Passage shown:
I've wasted many an hour browsing old magazines here.

Reply Score: 3

RE: BYTE archive
by RobG on Thu 18th Jan 2018 17:00 UTC in reply to "BYTE archive"
RobG Member since:

Thanks - takes me back a decade or two.

Reply Score: 2

RE: BYTE archive
by ssokolow on Sat 20th Jan 2018 04:00 UTC in reply to "BYTE archive"
ssokolow Member since:

When I was six years old, one of my favourite pastimes was reading my father's old BYTE magazines (I'm an aspie and, aside from being a voracious reader, computers were my first fixation) but I still remember, to this day, that I skipped over an article on computers in the Soviet Union because it wasn't technical enough to hold my interest.

Did you happen to run across any like that? I no longer have those magazines and I've been periodically trying to search up likely candidates for that article with no luck.

Material provided:
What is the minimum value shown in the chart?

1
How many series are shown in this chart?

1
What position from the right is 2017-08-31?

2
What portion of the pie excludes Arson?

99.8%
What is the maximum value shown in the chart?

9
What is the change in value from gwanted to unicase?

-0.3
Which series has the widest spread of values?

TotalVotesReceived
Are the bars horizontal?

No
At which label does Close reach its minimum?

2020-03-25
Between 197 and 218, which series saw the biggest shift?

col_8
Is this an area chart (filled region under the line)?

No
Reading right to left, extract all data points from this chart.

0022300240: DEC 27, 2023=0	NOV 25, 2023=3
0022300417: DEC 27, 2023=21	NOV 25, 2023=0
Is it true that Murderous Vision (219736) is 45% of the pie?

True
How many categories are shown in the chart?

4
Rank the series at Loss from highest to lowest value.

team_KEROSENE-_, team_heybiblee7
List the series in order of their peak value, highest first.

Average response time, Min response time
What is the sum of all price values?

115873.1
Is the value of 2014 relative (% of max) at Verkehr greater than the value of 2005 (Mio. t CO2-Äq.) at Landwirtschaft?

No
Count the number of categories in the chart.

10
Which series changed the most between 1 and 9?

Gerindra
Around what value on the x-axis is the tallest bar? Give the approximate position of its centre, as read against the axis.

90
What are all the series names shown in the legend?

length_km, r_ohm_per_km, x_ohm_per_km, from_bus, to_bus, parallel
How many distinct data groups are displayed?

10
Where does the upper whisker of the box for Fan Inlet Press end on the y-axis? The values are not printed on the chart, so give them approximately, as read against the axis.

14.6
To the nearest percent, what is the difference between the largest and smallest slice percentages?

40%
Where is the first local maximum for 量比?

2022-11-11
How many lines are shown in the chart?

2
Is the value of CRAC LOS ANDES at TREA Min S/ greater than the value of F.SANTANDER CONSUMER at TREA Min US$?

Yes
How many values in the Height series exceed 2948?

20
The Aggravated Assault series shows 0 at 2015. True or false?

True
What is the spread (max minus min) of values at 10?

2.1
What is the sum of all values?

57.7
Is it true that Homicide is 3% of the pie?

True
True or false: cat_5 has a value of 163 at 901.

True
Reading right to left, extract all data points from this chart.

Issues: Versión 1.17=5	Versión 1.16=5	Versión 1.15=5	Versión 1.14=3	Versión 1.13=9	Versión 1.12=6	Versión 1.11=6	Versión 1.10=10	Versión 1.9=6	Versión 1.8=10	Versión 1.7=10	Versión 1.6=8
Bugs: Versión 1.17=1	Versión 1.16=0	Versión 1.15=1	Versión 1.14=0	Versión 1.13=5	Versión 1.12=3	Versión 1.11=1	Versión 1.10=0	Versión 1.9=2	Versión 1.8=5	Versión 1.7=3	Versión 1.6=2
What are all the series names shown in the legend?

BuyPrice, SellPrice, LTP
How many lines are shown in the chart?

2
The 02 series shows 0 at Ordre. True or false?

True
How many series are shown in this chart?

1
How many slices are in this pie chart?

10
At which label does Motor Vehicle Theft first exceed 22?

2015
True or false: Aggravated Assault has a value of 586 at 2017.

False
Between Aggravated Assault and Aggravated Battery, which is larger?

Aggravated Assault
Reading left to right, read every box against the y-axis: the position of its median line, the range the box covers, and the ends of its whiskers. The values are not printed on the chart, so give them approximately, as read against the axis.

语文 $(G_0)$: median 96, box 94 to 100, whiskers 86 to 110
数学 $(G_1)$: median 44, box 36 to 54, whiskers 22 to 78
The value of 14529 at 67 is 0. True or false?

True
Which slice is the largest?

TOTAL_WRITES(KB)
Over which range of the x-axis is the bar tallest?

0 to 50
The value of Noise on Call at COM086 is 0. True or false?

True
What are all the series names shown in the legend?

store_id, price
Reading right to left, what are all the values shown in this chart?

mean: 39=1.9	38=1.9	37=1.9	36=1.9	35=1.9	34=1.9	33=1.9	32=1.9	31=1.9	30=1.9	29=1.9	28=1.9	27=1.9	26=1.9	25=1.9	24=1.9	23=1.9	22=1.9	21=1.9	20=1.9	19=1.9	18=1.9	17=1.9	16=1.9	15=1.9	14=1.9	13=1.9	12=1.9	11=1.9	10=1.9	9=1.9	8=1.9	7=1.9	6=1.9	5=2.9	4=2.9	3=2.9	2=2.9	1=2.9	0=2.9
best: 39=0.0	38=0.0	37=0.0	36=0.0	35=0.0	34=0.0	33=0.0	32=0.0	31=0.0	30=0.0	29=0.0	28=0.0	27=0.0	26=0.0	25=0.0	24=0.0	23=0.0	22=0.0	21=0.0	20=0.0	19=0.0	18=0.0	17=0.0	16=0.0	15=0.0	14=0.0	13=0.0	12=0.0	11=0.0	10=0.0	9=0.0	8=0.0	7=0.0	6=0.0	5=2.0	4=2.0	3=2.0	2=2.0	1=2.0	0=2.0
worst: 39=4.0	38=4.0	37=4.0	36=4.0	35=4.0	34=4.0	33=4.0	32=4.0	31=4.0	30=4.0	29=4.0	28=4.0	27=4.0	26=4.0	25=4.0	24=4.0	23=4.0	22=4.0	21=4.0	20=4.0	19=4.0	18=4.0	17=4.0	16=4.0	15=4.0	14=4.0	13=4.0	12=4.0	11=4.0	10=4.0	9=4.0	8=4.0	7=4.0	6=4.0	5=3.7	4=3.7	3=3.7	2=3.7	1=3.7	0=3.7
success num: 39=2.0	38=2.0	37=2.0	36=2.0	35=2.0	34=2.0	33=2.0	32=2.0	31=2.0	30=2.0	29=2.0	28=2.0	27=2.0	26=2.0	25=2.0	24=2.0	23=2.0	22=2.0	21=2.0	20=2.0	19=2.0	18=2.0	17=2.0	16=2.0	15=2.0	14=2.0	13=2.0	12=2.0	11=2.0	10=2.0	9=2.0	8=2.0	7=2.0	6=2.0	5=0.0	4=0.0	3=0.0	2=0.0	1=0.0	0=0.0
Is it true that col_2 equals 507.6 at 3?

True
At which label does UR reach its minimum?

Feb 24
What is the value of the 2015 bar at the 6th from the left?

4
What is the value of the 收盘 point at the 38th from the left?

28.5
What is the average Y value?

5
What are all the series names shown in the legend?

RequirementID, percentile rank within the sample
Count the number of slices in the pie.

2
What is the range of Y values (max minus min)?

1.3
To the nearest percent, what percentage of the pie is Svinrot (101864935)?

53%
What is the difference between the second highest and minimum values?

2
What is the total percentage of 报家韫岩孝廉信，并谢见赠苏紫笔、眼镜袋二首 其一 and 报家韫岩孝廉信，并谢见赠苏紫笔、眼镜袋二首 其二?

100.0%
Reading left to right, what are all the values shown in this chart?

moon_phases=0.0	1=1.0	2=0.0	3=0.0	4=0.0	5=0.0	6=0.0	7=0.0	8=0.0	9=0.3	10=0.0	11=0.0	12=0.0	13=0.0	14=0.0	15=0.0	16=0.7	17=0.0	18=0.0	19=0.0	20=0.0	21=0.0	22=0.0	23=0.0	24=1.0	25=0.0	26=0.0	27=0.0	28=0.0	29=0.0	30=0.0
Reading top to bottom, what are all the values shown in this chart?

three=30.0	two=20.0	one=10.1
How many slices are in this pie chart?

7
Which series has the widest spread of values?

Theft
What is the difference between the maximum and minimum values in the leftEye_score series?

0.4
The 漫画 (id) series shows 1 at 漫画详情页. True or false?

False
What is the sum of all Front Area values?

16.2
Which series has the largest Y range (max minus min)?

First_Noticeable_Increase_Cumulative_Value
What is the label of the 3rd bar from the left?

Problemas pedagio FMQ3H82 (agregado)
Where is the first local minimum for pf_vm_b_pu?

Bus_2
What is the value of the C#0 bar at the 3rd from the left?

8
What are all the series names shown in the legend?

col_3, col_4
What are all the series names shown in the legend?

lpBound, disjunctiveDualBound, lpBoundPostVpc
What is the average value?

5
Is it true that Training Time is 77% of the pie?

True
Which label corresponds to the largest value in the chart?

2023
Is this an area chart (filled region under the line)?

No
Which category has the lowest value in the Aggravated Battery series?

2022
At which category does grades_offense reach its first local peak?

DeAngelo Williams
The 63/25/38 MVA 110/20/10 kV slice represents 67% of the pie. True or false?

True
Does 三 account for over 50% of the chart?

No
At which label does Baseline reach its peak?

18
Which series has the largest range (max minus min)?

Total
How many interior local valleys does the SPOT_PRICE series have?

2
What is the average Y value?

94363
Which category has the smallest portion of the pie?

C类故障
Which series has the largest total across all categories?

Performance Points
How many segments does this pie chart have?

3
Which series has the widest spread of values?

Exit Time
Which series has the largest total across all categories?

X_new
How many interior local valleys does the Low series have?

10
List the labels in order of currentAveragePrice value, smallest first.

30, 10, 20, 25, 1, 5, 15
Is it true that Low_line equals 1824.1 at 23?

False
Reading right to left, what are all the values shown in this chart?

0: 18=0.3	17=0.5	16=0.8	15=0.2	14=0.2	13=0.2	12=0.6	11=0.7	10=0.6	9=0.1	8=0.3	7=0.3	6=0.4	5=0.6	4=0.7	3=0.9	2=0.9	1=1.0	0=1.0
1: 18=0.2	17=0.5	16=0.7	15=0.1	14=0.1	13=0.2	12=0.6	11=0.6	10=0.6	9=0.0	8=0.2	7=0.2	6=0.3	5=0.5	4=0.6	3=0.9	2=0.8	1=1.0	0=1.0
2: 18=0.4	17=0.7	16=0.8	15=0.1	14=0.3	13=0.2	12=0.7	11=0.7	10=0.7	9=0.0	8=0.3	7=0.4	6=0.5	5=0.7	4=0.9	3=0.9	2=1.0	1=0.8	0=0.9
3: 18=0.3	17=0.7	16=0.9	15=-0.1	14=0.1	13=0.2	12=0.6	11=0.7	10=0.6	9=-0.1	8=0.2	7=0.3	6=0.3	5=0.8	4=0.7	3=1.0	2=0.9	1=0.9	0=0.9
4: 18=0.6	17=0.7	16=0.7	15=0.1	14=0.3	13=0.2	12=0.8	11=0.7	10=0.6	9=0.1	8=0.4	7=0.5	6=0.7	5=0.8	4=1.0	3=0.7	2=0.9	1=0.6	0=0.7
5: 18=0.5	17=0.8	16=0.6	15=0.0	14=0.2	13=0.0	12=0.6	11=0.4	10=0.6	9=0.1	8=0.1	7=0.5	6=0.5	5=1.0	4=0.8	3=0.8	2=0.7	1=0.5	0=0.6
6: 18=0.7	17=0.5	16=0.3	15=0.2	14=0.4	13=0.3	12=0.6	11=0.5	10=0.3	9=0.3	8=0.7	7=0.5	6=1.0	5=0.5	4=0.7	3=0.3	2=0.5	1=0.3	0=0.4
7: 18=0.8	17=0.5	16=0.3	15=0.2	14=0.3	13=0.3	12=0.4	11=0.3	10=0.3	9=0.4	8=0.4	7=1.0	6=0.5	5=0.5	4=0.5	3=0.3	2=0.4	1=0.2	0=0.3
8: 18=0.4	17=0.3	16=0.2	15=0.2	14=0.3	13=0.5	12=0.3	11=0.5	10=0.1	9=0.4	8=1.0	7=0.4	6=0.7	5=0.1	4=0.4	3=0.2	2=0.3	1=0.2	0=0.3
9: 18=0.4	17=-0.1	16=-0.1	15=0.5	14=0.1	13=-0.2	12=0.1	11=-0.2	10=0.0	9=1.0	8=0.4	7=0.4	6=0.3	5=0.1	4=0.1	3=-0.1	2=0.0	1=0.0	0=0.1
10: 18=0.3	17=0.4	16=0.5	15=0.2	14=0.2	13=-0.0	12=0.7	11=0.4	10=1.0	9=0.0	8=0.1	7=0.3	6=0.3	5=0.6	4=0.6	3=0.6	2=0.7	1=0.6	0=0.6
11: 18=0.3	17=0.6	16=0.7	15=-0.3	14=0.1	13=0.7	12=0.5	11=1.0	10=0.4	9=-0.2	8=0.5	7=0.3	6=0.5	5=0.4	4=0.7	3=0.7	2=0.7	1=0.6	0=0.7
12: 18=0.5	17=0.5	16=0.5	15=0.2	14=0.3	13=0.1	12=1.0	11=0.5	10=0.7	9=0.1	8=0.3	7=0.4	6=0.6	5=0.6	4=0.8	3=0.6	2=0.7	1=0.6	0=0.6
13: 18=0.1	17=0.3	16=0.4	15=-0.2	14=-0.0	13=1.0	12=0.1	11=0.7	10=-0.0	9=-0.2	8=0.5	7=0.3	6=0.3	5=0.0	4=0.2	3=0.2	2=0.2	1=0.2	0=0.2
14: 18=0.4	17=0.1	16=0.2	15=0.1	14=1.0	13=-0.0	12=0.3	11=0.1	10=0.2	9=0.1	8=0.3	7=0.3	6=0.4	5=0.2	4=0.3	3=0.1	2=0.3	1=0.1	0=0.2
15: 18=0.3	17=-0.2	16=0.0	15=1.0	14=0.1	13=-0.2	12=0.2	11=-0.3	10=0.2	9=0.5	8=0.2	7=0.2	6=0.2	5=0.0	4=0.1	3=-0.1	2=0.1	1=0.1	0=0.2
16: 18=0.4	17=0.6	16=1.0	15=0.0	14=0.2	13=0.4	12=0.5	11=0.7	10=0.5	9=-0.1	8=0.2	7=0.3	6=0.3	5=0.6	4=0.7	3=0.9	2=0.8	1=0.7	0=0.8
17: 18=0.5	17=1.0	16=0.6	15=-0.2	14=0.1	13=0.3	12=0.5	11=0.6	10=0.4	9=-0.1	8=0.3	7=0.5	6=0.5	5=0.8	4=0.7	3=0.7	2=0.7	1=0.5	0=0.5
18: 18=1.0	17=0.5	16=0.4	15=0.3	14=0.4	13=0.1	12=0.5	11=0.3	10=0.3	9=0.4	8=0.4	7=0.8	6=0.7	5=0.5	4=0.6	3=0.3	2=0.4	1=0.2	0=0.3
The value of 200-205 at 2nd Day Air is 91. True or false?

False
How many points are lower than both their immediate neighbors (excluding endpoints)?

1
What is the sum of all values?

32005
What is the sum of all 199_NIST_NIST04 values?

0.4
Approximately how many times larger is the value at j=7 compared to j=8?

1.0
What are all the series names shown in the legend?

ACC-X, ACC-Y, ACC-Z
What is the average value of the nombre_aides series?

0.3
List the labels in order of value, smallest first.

Tasks to perform:
a: In the BYTE archive comment thread, which article does ssokolow say they skipped over at six years old?
b: From the BYTE archive comment thread, extract word for word the part that opens with the words containing "Reply Score: 2" and closes with "with no luck.".
c: Write what comes next in the BYTE archive comment thread, following on from its final comment.

Activity answers:
a: An article on computers in the Soviet Union.

b:
Reply Score: 2

RE: BYTE archive
by ssokolow on Sat 20th Jan 2018 04:00 UTC in reply to "BYTE archive"
ssokolow Member since:

When I was six years old, one of my favourite pastimes was reading my father's old BYTE magazines (I'm an aspie and, aside from being a voracious reader, computers were my first fixation) but I still remember, to this day, that I skipped over an article on computers in the Soviet Union because it wasn't technical enough to hold my interest.

Did you happen to run across any like that? I no longer have those magazines and I've been periodically trying to search up likely candidates for that article with no luck.

c:
Edited 2018-01-20 04:00 UTC

Reply Score: 3

by chrish on Wed 17th Jan 2018 12:51 UTC
Member since:

Scot's a great writer, I'm glad he's made this bit of BeOS history available!

Reply Score: 4

No replacement
by fretinator on Wed 17th Jan 2018 14:39 UTC
Member since:

There has really been no replacement for Byte Magazine. It reported on computing in all its many facets - from Mainframe to the all the various flavors of PC's such as Mac, Windows and Linux. Since then, most PC type magazines or sites tend to be barely skinned advertising portals. The top 10 new Laptops, Printers, etc. I really miss the scientific approach of Byte that somehow remained accessible to the layman computer user. Sigh!

Reply Score: 10

by codewrangler on Wed 17th Jan 2018 16:42 UTC
Member since:

This is still a product and doing well, from what I hear.

Oh...and it runs on Haiku-OS :-)

Edited 2018-01-17 16:43 UTC

Reply Score: 3

RE: TuneTracker
by Kancept on Wed 17th Jan 2018 17:37 UTC in reply to "TuneTracker"
Kancept Member since:

I'm still on the TuneTracker page! W00t! I remember sending him a wireless router with a custom Be logo on it and helping with support in the early days.

Reply Score: 2

RE: TuneTracker
by Earl C Pottinger on Wed 17th Jan 2018 19:13 UTC in reply to "TuneTracker"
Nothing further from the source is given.